Summary of Likely “Active Ingredients”

Distilling the evidence presented and discussion points, it is reasonable to consider that the following are the probable “active ingredients,” producing the results of the study:
  1. Accurate initial training level.
  2. Awareness training of normal and abnormal movement patterns, which empowers and motivates the patient to self-monitor and self-progress.

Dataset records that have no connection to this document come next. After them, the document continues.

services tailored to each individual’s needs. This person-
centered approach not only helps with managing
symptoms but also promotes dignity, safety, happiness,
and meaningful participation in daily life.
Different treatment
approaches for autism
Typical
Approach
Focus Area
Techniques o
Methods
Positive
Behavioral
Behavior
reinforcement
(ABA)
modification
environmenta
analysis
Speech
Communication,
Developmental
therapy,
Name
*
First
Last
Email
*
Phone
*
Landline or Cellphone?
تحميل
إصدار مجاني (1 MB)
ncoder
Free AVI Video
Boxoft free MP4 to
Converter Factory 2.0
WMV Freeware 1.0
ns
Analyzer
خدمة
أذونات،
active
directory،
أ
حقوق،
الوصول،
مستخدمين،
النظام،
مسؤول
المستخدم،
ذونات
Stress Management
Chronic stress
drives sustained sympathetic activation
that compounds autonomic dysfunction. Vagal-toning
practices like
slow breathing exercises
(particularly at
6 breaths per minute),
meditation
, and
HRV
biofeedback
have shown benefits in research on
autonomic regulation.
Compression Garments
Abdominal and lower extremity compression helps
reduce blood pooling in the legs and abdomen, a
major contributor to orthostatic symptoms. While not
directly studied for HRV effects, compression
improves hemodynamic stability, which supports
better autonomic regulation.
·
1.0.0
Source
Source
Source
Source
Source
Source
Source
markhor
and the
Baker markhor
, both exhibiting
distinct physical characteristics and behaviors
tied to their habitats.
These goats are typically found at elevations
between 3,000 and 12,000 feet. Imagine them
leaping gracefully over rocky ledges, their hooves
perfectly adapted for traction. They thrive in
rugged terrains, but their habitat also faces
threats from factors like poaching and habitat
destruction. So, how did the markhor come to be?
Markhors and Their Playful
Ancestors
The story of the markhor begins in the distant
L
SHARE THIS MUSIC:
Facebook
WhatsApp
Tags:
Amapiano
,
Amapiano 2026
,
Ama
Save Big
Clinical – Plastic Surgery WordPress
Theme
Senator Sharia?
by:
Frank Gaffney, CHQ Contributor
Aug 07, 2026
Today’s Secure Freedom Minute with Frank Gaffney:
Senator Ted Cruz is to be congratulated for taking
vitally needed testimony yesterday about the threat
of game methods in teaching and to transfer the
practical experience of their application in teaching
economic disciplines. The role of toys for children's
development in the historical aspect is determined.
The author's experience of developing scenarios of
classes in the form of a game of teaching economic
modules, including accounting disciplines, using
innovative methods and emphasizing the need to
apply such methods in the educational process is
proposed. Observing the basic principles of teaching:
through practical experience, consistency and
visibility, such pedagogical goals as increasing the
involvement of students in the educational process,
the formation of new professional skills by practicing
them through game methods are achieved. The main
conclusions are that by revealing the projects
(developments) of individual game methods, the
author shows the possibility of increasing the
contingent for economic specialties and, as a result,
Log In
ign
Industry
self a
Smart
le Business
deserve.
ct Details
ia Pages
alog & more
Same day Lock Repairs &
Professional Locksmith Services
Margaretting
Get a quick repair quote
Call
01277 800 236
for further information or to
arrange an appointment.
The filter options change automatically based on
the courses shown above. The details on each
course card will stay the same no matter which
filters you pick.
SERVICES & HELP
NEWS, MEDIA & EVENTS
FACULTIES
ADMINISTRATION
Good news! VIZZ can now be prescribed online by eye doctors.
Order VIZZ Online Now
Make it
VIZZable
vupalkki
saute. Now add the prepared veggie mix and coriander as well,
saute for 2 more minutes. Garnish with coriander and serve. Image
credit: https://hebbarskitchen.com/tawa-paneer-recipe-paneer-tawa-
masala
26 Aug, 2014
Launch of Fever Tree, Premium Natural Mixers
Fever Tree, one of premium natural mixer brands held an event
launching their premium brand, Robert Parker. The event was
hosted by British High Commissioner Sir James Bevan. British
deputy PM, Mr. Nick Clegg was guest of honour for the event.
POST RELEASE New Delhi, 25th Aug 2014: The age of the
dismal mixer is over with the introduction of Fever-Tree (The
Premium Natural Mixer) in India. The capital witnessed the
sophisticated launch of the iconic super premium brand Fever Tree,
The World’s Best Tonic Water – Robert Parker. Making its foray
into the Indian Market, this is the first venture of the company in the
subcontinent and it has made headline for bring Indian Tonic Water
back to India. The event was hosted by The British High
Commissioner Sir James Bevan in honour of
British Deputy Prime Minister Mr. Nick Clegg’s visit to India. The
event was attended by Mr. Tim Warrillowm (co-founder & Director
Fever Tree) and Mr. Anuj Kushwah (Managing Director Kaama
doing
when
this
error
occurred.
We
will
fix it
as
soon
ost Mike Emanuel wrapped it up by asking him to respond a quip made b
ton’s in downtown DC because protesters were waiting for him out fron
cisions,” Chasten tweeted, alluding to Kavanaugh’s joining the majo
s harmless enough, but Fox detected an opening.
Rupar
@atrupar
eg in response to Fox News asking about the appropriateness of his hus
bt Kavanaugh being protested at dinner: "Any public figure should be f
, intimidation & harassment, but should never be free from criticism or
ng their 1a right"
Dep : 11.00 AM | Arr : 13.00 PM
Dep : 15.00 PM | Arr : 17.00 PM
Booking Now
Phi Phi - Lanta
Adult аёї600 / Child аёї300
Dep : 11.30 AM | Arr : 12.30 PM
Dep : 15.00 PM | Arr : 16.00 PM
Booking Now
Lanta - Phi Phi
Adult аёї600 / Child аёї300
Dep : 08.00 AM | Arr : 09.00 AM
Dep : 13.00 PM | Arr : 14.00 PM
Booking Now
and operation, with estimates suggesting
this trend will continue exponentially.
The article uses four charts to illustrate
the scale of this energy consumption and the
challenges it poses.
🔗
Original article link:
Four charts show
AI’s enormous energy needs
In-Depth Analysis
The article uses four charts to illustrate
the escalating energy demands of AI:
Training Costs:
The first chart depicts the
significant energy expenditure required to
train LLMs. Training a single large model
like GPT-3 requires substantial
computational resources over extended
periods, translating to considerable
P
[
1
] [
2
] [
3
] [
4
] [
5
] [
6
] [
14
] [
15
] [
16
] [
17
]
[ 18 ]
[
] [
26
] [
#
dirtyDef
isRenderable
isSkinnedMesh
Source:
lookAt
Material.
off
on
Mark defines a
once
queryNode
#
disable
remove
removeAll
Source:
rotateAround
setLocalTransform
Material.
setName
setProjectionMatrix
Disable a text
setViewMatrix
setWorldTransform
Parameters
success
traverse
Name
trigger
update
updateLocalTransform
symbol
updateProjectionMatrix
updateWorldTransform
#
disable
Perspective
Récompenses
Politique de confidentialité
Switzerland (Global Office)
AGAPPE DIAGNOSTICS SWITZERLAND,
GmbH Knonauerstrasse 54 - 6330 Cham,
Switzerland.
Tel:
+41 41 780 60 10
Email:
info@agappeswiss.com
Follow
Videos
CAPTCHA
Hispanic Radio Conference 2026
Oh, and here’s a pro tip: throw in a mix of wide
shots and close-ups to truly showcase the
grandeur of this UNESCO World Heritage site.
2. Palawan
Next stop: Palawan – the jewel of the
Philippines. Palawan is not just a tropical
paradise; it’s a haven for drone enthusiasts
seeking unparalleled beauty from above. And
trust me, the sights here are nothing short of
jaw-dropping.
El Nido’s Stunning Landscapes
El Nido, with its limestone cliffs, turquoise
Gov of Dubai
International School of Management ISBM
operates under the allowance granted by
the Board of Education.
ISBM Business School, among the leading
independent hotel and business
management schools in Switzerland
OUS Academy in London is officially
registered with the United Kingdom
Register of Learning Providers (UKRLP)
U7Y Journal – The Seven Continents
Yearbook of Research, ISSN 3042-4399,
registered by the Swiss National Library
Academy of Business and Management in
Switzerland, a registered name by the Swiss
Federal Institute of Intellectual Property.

  3. Training focused on recovery of the coordination of isolated joint movements and multiple joint movements, with multiple treatment strategies employed to support practice of movement as close to normal as possible.
  4. Accurately titrated progression of treatment.
  5. Very finely incrementalized progression of treatment, utilizing an array of methods to support motor practice as close to normal as possible, and attention (and celebration) to small goal achievement).
  6. Clearly stated goals for each small incrementalized practice.
  7. Incorporation of newly recovered joint movement coordination into task component practice.
  8. Task and task component selection customized as much as possible to align with the interests and needs of each individual.
  9. Engagement of as many strategies as necessary to obtain continued attention and high repetition practice of coordinated movements.
  10. Observation and monitoring of inattention or fatigue, and with rest periods held in that case.
  11. Weekly team meeting of clinical team in which obstacles to progression are described and problem solving is offered by team members.
  12. Periodic team-treatment, whereby another therapist visits the treatment sessions and offers observations and suggestions.

Rather than plateauing at mid-treatment (150 hours of treatment), there was subsequently, additive statistically and clinically significant improvement in coordination (FM) from mid- to immediately posttreatment, indicating the benefit of >150 hours of therapy. And in contrast, during the follow-up time of no treatment, there was no further change in coordination, supplying evidence that as long as treatment was administered, impairment improved even from weeks 6 to 12, and when treatment ceased after 12 weeks, gains were maintained, but there was no longer any continuation of coordination improvement. Notably, clinically and statistically significant gains in functional task performance were realized during the intervention phase and continued to statistically improve throughout the 3-month follow up. Most important, participants reported everyday functional improvement that was meaningful to each of them in their individual lives.